In this problem the road is 7.6 m across. A cable is embedded in the road 156 cm from one side and the road is 9.4 cm thick at this point.
Find the equation of the parabola. find the MAXIMUM height of the road.
(the numbers in this problem may be very small, so your answers may be accurate to 7 decimal places)
If someone can please help me out it would be great, I must know all the necessary steps to completing this problem. Please show me all the steps!
Thanks,
Favorite Answer
y = h – kx^2
Where h is the max height of the road and k is the parabolic constant in question.
I’m going to set up my origin so that it is in the middle of the road. So that when x = 0 is where we will find our maximum height h.

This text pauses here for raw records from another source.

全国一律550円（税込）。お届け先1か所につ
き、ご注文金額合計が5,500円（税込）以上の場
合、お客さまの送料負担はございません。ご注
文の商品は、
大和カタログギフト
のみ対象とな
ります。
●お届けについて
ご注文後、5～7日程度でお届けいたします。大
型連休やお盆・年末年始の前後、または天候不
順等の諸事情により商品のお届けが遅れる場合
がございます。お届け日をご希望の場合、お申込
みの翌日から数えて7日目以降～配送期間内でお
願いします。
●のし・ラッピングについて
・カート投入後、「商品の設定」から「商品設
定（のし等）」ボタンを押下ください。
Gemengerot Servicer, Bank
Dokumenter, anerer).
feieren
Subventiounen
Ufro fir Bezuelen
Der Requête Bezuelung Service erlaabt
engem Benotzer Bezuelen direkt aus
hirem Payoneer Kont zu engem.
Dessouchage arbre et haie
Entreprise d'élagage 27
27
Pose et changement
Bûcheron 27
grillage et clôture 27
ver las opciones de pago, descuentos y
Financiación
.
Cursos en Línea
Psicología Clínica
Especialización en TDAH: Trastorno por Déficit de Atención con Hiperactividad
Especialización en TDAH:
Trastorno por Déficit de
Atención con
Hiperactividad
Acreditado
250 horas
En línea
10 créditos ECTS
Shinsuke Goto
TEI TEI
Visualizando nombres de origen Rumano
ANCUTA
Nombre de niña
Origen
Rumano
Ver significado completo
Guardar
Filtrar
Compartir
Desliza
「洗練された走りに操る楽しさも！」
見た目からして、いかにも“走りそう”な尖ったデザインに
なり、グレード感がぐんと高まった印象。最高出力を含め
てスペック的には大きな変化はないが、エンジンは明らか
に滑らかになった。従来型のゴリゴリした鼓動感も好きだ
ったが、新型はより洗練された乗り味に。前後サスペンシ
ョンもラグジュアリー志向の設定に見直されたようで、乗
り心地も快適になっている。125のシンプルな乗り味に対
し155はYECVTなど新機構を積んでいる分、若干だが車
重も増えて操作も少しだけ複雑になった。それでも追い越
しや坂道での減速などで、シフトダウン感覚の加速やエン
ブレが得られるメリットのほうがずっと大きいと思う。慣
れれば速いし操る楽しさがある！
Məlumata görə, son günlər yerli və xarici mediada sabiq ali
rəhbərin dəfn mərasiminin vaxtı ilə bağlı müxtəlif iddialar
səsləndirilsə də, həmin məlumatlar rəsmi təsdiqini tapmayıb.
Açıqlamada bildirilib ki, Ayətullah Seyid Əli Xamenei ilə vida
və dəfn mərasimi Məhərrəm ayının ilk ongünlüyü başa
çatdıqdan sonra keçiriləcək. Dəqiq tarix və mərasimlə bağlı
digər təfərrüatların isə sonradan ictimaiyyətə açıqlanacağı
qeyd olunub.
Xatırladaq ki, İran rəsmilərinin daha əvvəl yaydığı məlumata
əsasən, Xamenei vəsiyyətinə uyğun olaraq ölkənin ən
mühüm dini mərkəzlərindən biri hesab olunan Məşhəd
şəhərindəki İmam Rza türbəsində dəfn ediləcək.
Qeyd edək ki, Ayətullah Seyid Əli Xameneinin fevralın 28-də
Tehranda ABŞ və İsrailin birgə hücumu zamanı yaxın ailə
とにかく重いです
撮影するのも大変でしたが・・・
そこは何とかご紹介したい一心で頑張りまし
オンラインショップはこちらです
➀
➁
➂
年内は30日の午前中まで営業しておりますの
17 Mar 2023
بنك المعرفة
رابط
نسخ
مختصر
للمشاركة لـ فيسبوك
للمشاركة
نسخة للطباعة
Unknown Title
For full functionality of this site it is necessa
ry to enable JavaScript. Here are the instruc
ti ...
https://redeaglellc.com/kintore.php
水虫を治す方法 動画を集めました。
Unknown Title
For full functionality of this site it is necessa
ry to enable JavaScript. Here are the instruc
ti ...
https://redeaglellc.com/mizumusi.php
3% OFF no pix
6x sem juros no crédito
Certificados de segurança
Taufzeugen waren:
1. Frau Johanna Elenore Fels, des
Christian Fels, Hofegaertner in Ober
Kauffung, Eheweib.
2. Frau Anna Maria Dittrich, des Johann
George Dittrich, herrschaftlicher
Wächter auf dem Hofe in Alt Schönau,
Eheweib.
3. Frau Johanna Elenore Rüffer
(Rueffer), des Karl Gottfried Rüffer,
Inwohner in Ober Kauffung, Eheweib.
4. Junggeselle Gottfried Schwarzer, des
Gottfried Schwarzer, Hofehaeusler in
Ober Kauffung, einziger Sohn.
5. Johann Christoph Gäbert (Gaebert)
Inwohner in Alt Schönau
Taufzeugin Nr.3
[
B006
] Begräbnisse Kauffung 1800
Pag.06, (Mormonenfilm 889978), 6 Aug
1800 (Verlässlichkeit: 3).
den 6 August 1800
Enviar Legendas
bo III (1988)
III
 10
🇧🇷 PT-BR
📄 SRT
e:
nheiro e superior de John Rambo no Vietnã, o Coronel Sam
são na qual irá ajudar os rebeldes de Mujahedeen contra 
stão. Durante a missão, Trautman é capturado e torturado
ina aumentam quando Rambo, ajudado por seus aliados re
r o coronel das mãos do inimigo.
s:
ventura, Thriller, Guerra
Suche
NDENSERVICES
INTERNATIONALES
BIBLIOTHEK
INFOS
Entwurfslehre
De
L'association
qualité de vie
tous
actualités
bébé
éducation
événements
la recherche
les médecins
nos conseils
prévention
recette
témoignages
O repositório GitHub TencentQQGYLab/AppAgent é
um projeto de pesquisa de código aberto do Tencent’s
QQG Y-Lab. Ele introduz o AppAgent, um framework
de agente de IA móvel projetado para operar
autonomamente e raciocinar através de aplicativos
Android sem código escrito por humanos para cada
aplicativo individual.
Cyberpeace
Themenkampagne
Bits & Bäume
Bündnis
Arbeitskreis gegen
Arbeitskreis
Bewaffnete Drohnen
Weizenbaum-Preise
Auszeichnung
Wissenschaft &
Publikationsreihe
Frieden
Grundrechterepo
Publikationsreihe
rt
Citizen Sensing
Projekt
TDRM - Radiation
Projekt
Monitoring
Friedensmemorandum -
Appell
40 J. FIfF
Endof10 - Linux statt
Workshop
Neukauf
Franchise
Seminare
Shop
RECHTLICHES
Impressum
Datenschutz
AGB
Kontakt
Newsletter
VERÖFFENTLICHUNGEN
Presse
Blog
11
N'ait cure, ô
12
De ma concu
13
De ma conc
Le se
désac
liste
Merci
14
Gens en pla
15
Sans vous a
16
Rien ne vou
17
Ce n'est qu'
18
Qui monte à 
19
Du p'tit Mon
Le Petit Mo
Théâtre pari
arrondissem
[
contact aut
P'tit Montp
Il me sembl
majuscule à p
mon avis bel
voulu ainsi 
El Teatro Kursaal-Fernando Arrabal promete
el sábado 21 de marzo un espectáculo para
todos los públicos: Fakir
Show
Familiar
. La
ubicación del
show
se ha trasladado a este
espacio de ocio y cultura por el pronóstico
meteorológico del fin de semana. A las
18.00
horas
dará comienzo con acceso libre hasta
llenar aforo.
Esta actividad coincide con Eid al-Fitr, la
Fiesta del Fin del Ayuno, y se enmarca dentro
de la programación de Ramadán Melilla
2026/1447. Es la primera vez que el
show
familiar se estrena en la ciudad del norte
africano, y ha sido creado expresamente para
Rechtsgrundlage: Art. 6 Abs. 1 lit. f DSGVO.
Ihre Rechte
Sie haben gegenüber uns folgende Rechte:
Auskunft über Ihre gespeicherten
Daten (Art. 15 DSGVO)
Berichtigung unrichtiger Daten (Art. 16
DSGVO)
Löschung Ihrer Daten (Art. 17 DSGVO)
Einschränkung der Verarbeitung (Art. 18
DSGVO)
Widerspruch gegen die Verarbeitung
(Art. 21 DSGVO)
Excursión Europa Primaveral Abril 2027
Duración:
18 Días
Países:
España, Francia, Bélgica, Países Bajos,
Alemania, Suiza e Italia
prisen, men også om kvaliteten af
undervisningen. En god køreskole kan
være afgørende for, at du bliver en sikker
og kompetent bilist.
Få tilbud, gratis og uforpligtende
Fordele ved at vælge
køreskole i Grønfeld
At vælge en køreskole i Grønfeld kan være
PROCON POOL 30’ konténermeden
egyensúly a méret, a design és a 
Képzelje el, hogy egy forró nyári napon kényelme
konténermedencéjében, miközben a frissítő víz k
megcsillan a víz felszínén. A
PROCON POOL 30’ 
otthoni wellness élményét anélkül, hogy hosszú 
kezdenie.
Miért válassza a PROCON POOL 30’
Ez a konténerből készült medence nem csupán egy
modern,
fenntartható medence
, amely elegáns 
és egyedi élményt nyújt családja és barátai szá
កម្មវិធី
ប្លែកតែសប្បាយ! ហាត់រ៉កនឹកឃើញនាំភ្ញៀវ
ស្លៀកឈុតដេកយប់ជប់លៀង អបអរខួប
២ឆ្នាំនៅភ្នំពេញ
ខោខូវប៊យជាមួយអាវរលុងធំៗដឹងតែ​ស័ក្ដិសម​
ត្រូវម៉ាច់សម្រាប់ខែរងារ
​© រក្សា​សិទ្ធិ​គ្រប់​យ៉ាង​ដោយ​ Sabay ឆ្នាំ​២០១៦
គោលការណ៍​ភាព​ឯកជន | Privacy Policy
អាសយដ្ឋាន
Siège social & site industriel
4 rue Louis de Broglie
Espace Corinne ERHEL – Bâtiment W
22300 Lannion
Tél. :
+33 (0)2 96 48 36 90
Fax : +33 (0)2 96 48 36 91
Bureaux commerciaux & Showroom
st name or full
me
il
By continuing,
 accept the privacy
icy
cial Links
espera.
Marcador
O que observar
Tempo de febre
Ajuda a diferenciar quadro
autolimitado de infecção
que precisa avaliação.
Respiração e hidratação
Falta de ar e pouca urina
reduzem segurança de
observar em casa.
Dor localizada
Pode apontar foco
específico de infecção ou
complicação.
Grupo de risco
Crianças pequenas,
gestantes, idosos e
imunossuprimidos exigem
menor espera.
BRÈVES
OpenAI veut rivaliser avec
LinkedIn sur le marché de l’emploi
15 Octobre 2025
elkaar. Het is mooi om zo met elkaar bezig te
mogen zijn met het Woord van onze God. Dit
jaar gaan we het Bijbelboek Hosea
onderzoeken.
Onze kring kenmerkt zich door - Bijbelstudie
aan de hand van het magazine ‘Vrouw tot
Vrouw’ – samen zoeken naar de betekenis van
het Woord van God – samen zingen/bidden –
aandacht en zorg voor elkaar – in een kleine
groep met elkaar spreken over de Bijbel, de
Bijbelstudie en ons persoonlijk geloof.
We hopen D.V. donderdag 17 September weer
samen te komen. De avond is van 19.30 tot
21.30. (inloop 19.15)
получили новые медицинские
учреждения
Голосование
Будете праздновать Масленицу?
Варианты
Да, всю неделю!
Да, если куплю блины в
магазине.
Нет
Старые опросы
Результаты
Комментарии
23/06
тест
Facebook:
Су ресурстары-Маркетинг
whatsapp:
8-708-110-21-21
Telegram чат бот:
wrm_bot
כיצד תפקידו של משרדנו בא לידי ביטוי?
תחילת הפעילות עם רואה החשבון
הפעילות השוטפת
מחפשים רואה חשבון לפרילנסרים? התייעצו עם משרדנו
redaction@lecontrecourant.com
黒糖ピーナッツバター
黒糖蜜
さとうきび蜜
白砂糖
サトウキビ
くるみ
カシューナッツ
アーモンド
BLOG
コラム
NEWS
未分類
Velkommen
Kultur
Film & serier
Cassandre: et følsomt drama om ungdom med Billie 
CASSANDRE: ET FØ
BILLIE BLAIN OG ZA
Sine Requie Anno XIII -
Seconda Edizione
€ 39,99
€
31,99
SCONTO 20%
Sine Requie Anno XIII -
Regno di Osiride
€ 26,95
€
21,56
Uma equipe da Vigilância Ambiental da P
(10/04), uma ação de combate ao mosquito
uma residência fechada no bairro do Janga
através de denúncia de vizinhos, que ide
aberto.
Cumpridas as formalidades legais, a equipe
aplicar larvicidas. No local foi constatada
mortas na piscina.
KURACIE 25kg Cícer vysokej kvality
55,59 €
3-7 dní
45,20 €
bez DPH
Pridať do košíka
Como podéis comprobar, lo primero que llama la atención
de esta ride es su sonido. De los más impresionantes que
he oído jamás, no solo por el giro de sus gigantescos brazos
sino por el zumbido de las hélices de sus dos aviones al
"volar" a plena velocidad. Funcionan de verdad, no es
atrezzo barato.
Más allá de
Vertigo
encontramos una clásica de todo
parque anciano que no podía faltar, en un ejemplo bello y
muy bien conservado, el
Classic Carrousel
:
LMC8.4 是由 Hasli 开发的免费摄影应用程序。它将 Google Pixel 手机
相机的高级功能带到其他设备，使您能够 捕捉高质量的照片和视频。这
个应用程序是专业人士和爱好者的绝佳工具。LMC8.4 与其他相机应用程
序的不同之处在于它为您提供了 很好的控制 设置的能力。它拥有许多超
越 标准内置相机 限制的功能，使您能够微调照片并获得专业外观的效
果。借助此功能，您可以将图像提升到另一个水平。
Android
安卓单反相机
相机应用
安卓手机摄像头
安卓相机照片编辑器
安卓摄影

Because of the cable, you are given a point on the parabola that exists where y = 9.4cm and x = (-760cm/2) + 156cm = -224cm.*
* Why? Because we are assuming that the max height is in the middle of the road at the hump and we know that the road is 7.6m across (7.6m = 760cm), then our “0” point is in the middle at 760cm / 2 = 380cm. So in this co-ordinate system, our left edge is at -380cm, so the cable being 156cm from the edge lives at -224cm.
ok:
x1 = -224cm, y1 = 9.4cm
x2 = -380cm, y2 = 0cm
Both of these points fit on the parabola described by:
x1,y1 (-224cm, 9.4cm)
y = h – k(x^2)
9.4 = h – k(-224^2)
9.4 = h – 50176k
h = 9.4 + 50176k
x2,y2 (-380cm,0cm)
0 = h – k(-380^2)
0 = h – 144400k
h = 144400k
So now we have 2 equations and 2 unknowns.
h = 9.4 + 50176k
h = 144400k
Solving for k.
9.4 + 50176k = 144400k
9.4 = 94224k
k = .000099762293
Plugging this value into the formula h = 144400k
h = 14.4056752536cm which is by definition of our parabola’s origins, should be the max height of the parabola.
Please double check the math, but the idea I believe is identifying the generic form of a parabola and then realizing that if you select your origin in the right place that you can identify at least two points that make sense. In this case, the points are where the cable is embedded where you know the height, and the approximation that the edge of the road is at ground zero. Plugging these values into your parabolic equation gives you a 2 equations and 2 unknowns situation where you can solve for the height h and the parabolic constant k.
Hope this helps or if someone can pick up the ball and simplify this explanation.
Good luck!